Gilles-Michel DEHARBE a dit…

En ce qui concerne le dialogue judéo-chrétien, il ne s’agit pas de nier l’importance du vécu, de qui s’est passé ou se serait passé, mais de dé-passer celui-ci, en reconnaissant que les Juifs sont toujours les Juifs, que leur temps n’est nullement révolu car ils appartiennent à la structure fondamentale du monde tel que celui-ci s’est mis en place à un moment donné. On nous objectera que ce moment donné, lui aussi, appartient à l’Histoire. Certes, les Lois que les hommes se sont assigné ou que D. leur a octroyées sont arbitraires, elles auraient pu être autres. Les Juifs sont les garants de cet état premier.

Ce qui est remarquable, c’est précisément que le judaïsme ait persisté dans sa différence.
Il est vital pour qu’il y ait respect de l’autre que l’on ait conscience de ce qu’il peut nous apporter ; faute de quoi, à terme, la relation risque fort de se dégrader car la gêne de la différence n’est pas compensée par le sentiment d’un manque.

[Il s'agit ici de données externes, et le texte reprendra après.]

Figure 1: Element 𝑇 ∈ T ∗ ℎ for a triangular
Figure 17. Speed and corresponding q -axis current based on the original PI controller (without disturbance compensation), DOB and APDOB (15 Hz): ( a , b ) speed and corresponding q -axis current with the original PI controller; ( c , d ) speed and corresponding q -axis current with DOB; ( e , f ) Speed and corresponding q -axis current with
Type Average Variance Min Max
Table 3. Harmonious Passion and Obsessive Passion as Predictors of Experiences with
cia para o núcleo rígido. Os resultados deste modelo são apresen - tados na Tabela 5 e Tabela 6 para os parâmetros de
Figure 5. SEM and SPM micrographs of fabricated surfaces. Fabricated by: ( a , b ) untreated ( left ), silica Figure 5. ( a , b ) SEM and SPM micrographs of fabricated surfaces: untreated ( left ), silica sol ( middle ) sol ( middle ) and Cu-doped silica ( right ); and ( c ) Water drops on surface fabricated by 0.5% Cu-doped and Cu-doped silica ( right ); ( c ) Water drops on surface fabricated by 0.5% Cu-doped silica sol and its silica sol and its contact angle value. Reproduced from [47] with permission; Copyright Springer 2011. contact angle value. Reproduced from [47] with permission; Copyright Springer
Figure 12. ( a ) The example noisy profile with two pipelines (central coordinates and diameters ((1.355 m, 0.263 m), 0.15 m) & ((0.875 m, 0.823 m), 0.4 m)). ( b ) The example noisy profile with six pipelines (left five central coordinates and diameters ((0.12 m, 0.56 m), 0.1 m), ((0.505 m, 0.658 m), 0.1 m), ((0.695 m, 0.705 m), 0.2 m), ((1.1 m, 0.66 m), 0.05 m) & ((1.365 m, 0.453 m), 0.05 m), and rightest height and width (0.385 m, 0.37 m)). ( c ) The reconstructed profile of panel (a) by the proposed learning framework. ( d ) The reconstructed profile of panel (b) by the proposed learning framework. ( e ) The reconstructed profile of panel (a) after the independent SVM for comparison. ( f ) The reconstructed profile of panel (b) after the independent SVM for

On conçoit dès lors à quel point judaïsme et christianisme portent un regard différent sur le monde, l’un veut ne voir du monde que le formalisme des lois, à respecter indéfiniment et imperturbablement, quoi qu’il arrive, le second veut enfermer le monde dans une histoire qui n’est en fait qu’une petite histoire, qu’un mélodrame surinvesti, saturé de sens, avec ses rebondissements, ses trahisons, son suspense. L’approche juive est cyclique, impliquant un renouvellement périodique, où tout changerait et tout resterait foncièrement identique tandis que celle du christianisme est linéaire et va toujours de l’avant sans retour en arrière. Le maintien de la présence juive empêche le christianisme de croire complètement à cette vision des choses, puisque ce qui est derrière se trouve aussi devant, ce qu’on a dépassé est à nouveau sur son chemin et cela tient au fait que les Juifs ne sont pas fondamentalement accessibles à la diachronie, qu’ils sont dans une sorte d’intemporalité, dans l’éternel retour, dans un constant recommencement, une permanente renaissance, ce qui leur permet une démarche comparative, nullement axée sur une seule et unique événementialité. Pour les Juifs, la contingence historique est un épiphénomène, qui ne saurait en aucun cas remettre en question l’équilibre structurel du monde tandis que pour les chrétiens, elle est l’image finale de ce qui était en puissance, en gestation, elle est la Vérité, il n’y a pas de recul, à chaque instant le monde risque de basculer, comme s’il y avait quelque manichéisme, une perpétuelle bataille entre le bien et le mal, qui conduisit les chrétiens à parler des Juifs comme de la “synagogue de Satan” (Apocalypse de Jean), à les diaboliser, parce que leur modèle comportait une telle grille de lecture et est quelque peu paranoïaque. Les juifs ont, en vérité, une fonction libératrice - on pense évidemment à Spinoza - et il n’y a pas de libération sans pardon, sans reconnaissance des erreurs - y compris et surtout sur le plan scientifique - au lieu de s’y enferrer. Un Chrétien nous fera peut-être remarquer que les Juifs devraient reconnaître, dans ce cas, qu’ils ont eu tort de vouloir la mort de Jésus et qu’ils devraient se convertir.

Mais le problème ne doit pas être posé de la sorte : force est de constater que Jésus n’a pas apporté ce qu’on attendait qu’il apportât, il y a eu échec, pourquoi ne pas le reconnaître et revenir sur les fondamentaux, à savoir le couple “divorcé”.